Lines from the beginning of the data below through the one containing "(DE - Ausland abweichend)" are to be printed exactly as they appear.

***** WORKING DATA *****

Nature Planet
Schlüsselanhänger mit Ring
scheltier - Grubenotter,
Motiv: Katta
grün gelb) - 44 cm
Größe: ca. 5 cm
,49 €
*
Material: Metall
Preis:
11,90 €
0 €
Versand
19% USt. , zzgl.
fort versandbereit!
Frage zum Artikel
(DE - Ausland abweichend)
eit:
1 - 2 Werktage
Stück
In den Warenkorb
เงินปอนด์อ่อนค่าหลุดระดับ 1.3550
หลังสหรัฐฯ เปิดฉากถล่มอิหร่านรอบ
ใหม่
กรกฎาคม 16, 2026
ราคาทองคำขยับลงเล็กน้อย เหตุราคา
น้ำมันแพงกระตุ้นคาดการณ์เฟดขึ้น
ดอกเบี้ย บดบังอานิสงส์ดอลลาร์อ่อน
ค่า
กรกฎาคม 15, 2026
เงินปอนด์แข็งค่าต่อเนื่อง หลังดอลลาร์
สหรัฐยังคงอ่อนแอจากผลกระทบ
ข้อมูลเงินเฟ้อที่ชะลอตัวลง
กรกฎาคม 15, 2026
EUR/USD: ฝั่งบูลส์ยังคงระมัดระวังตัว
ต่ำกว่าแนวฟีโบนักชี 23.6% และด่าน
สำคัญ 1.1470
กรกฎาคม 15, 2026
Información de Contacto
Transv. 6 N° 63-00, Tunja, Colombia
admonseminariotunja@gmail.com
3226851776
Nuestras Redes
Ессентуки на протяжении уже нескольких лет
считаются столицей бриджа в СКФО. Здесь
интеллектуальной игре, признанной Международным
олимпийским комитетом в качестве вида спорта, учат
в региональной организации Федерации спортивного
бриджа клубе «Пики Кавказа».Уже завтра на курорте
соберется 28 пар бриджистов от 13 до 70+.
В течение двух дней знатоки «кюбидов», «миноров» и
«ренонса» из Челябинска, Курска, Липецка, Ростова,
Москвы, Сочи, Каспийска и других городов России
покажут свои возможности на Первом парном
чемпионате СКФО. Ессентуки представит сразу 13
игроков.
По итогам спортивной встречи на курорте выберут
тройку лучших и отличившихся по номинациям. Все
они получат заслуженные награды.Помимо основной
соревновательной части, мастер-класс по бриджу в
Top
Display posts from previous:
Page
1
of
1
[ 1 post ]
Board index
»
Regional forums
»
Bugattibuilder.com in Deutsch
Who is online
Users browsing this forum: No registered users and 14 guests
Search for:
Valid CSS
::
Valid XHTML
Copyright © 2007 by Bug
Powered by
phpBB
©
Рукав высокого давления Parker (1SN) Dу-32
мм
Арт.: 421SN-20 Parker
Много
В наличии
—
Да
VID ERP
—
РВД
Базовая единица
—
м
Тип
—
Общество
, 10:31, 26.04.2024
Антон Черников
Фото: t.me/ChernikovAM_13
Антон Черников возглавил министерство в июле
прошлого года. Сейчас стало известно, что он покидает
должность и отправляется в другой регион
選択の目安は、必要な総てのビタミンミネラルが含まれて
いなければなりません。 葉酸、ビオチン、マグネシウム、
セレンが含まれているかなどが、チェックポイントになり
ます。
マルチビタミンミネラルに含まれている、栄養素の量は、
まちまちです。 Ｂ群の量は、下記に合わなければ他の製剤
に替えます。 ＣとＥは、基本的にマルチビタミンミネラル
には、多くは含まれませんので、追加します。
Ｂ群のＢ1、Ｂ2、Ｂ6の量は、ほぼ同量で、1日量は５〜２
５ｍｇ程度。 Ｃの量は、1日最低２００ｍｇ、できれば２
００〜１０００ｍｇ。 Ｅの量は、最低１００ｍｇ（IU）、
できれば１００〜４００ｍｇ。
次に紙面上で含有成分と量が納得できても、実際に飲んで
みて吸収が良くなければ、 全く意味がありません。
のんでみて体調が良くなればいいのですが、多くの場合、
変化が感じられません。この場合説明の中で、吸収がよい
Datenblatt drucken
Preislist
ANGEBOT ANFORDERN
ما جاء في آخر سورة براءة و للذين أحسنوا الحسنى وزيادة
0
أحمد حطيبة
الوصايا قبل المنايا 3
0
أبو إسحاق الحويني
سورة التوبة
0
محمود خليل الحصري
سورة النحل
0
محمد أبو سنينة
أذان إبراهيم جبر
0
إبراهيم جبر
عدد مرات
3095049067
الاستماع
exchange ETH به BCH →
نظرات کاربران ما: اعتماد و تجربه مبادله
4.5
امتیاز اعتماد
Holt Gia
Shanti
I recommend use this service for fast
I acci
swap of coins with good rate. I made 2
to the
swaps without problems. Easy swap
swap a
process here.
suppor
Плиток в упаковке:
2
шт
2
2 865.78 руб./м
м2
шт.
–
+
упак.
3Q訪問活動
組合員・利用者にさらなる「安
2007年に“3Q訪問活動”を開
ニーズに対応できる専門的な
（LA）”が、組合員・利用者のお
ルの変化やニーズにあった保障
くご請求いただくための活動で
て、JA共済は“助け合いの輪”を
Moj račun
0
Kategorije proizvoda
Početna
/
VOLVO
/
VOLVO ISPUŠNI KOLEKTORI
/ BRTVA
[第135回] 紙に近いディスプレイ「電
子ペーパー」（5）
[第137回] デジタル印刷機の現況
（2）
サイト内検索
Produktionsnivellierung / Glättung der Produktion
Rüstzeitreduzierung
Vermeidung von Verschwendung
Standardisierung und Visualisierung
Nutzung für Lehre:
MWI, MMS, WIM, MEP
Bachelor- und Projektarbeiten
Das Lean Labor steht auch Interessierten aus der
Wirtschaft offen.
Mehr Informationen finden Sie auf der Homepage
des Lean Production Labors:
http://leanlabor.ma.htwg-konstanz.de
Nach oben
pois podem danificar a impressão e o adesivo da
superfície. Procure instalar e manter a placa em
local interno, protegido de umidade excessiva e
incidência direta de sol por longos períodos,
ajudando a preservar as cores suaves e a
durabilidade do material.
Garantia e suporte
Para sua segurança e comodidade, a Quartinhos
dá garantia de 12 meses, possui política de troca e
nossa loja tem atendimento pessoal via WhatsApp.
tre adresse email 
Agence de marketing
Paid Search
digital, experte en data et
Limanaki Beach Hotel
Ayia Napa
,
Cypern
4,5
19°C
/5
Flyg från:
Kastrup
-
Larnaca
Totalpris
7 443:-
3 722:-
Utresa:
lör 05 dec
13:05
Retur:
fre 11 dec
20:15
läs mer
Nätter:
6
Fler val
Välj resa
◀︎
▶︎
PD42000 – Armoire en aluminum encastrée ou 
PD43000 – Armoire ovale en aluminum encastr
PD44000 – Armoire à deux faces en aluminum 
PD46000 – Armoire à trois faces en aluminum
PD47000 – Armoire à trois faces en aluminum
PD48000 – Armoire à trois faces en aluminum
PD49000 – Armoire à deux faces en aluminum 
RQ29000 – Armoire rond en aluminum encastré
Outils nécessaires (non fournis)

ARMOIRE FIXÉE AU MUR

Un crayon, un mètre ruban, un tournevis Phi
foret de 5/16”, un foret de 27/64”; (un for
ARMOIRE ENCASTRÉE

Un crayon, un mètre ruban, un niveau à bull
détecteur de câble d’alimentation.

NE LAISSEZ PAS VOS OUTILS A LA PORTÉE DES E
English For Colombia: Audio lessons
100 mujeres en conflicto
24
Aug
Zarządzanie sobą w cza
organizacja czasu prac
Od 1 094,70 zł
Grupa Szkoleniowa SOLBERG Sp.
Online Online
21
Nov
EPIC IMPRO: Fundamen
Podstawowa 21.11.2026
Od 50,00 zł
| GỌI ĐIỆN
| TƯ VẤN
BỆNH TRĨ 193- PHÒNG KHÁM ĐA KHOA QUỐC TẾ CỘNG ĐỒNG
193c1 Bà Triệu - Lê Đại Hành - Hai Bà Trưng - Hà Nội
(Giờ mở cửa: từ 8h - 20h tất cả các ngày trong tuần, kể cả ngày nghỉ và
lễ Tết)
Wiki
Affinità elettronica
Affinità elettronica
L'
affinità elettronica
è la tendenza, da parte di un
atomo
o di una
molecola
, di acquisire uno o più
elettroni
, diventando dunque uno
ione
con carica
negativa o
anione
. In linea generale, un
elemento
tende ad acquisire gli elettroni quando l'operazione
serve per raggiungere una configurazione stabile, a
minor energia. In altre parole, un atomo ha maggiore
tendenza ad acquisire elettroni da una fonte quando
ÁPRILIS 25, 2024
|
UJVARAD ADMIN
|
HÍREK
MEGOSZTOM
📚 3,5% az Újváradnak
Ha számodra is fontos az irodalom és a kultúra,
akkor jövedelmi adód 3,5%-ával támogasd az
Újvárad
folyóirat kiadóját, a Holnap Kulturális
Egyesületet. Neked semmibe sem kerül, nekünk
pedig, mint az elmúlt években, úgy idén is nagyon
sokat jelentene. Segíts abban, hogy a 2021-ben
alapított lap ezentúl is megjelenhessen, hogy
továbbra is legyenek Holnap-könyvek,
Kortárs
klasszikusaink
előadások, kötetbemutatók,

*****

YOUR RESPONSE →
Nature Planet
Schlüsselanhänger mit Ring
scheltier - Grubenotter,
Motiv: Katta
grün gelb) - 44 cm
Größe: ca. 5 cm
,49 €
*
Material: Metall
Preis:
11,90 €
0 €
Versand
19% USt. , zzgl.
fort versandbereit!
Frage zum Artikel
(DE - Ausland abweichend)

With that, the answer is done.